Records for this task ::
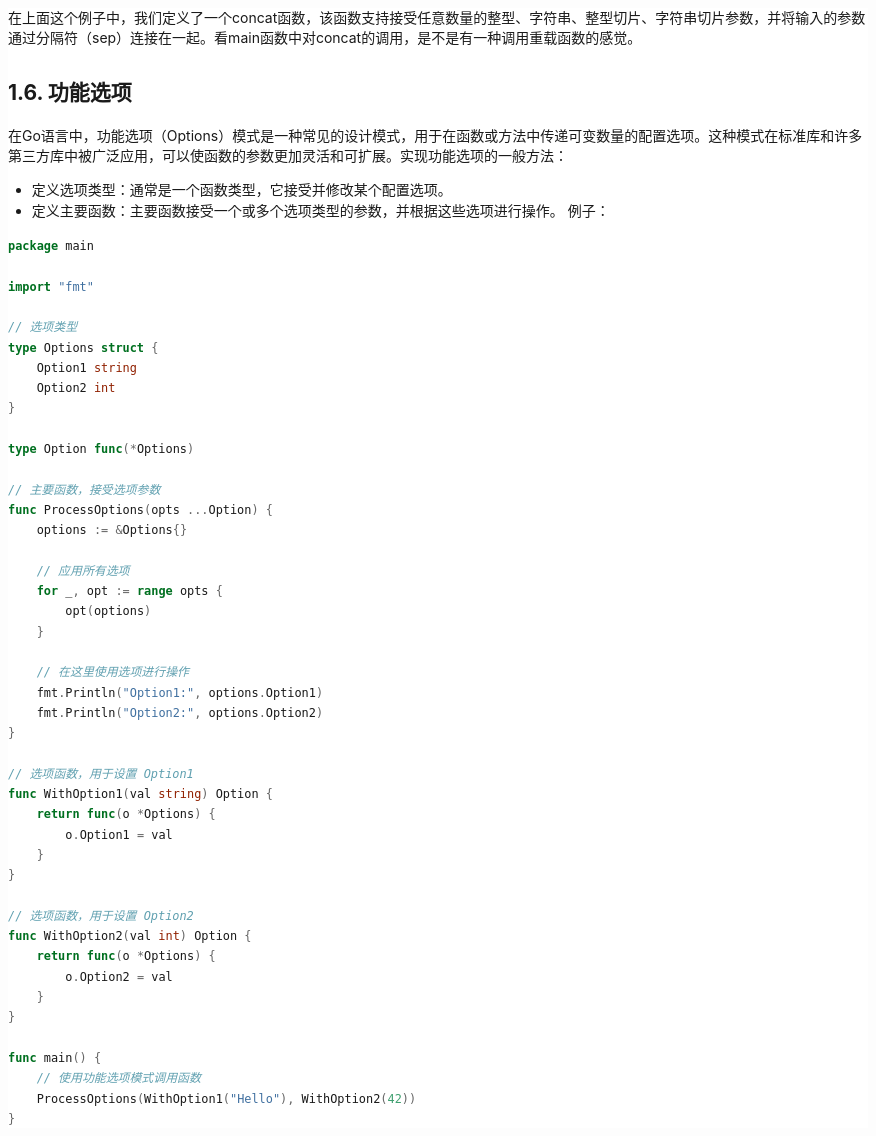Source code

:   在上面这个例子中，我们定义了一个concat函数，该函数支持接受任意数量的整型、字符串、整型切片、字符串切片参数，并将输入的参数通过分隔符（sep）连接在一起。看main函数中对concat的调用，是不是有一种调用重载函数的感觉。

## 1.6. 功能选项

在Go语言中，功能选项（Options）模式是一种常见的设计模式，用于在函数或方法中传递可变数量的配置选项。这种模式在标准库和许多第三方库中被广泛应用，可以使函数的参数更加灵活和可扩展。实现功能选项的一般方法：

* 定义选项类型：通常是一个函数类型，它接受并修改某个配置选项。
* 定义主要函数：主要函数接受一个或多个选项类型的参数，并根据这些选项进行操作。
  例子：

```go
package main

import "fmt"

// 选项类型
type Options struct {
    Option1 string
    Option2 int
}

type Option func(*Options)

// 主要函数，接受选项参数
func ProcessOptions(opts ...Option) {
    options := &Options{}

    // 应用所有选项
    for _, opt := range opts {
        opt(options)
    }

    // 在这里使用选项进行操作
    fmt.Println("Option1:", options.Option1)
    fmt.Println("Option2:", options.Option2)
}

// 选项函数，用于设置 Option1
func WithOption1(val string) Option {
    return func(o *Options) {
        o.Option1 = val
    }
}

// 选项函数，用于设置 Option2
func WithOption2(val int) Option {
    return func(o *Options) {
        o.Option2 = val
    }
}

func main() {
    // 使用功能选项模式调用函数
    ProcessOptions(WithOption1("Hello"), WithOption2(42))
}
```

How to complete this task :: Looking at the data above, show all lines where the word "用于设置" occurs.

Expected answer ::
// 选项函数，用于设置 Option1
// 选项函数，用于设置 Option2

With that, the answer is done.